***** SUPPLIED RECORDS

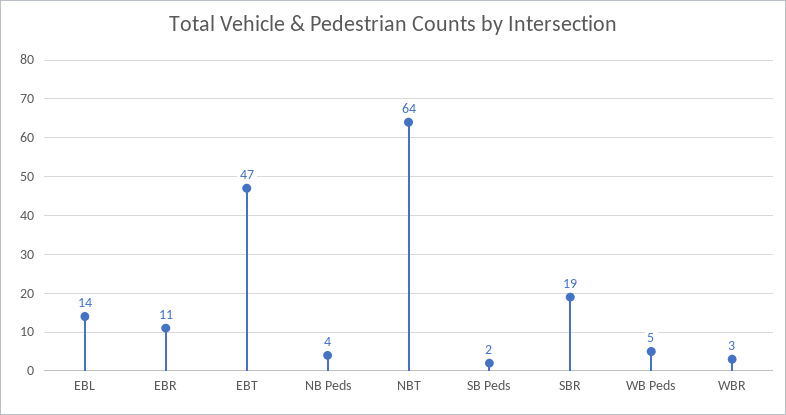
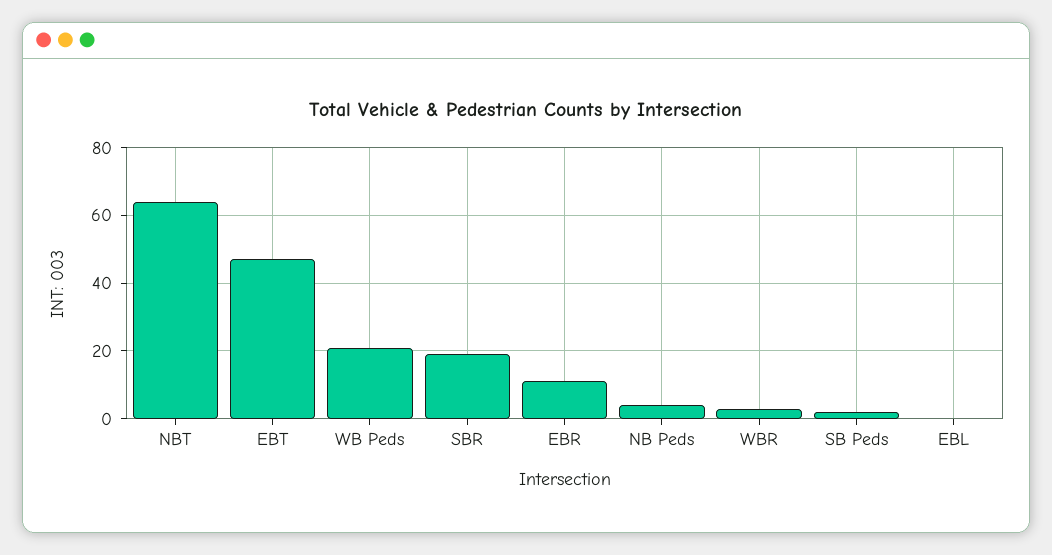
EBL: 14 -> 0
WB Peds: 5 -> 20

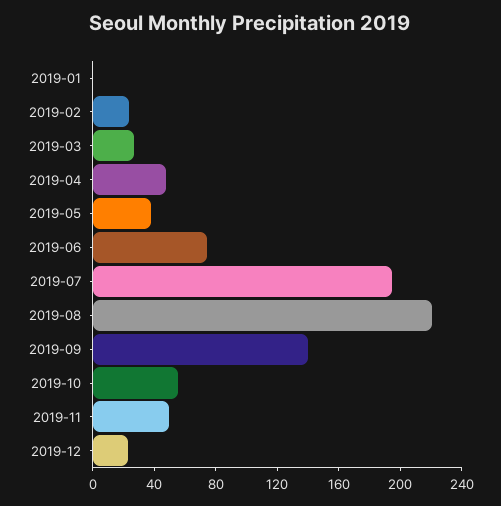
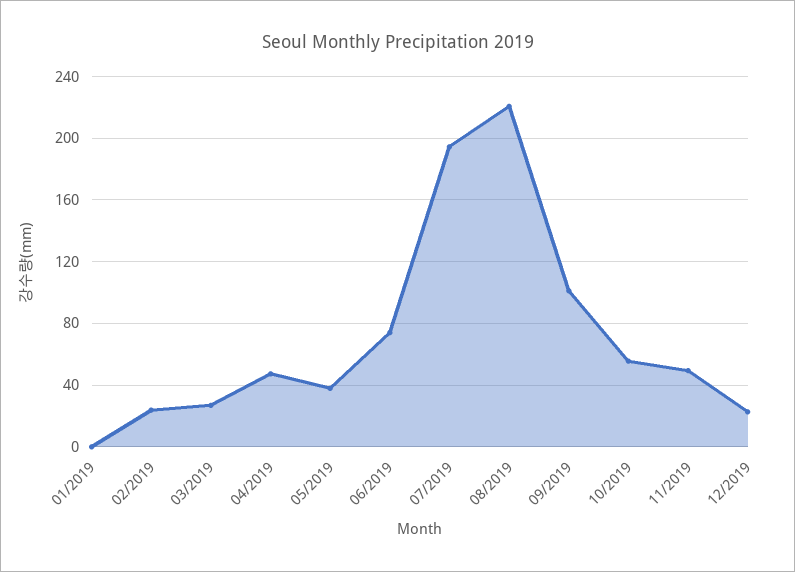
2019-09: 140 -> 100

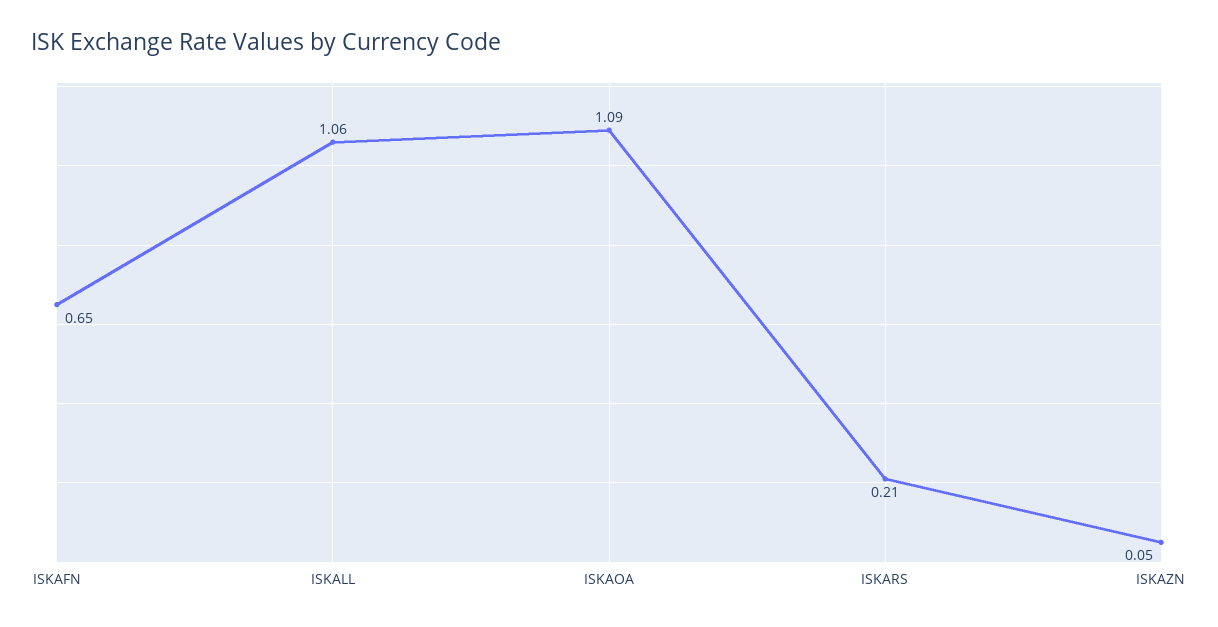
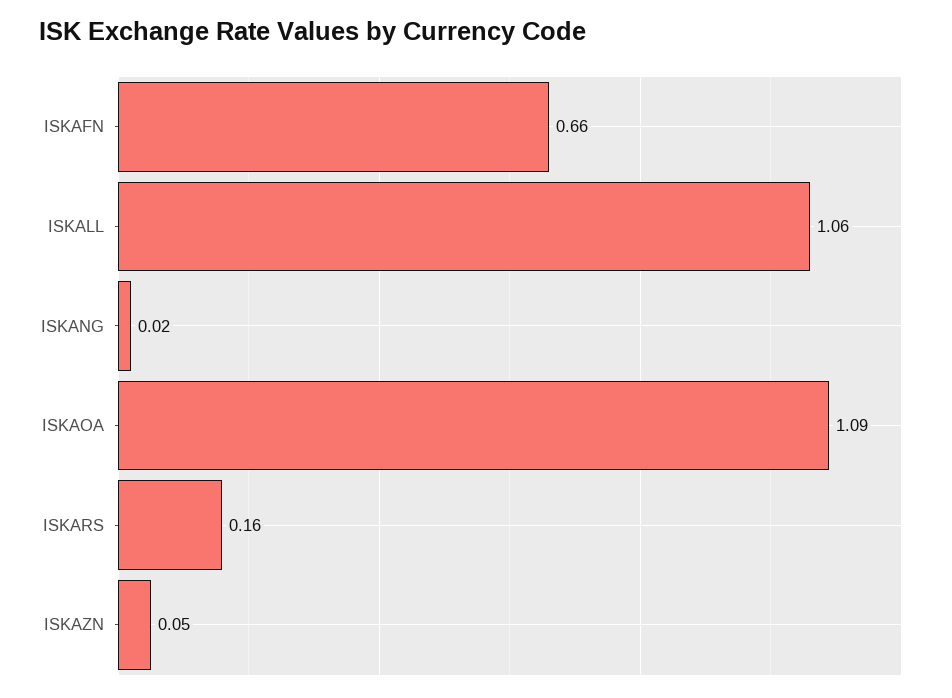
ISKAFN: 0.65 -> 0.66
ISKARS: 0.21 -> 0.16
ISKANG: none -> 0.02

**********
***** SUPPLIED RECORDS

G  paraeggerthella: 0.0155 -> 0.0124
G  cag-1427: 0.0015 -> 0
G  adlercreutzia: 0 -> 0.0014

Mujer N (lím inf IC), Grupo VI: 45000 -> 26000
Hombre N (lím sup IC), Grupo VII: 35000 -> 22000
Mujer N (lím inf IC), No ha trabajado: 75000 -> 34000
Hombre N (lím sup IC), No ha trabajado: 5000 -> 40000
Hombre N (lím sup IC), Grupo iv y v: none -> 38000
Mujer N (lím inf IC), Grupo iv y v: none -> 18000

**********

Please print the lines above word for word, starting at the one with "EBL: 14 -> 0" and ending at the one with "ISKANG: none -> 0.02", both included, and without any picture.

ANSWER TO THIS TASK »
EBL: 14 -> 0
WB Peds: 5 -> 20

2019-09: 140 -> 100

ISKAFN: 0.65 -> 0.66
ISKARS: 0.21 -> 0.16
ISKANG: none -> 0.02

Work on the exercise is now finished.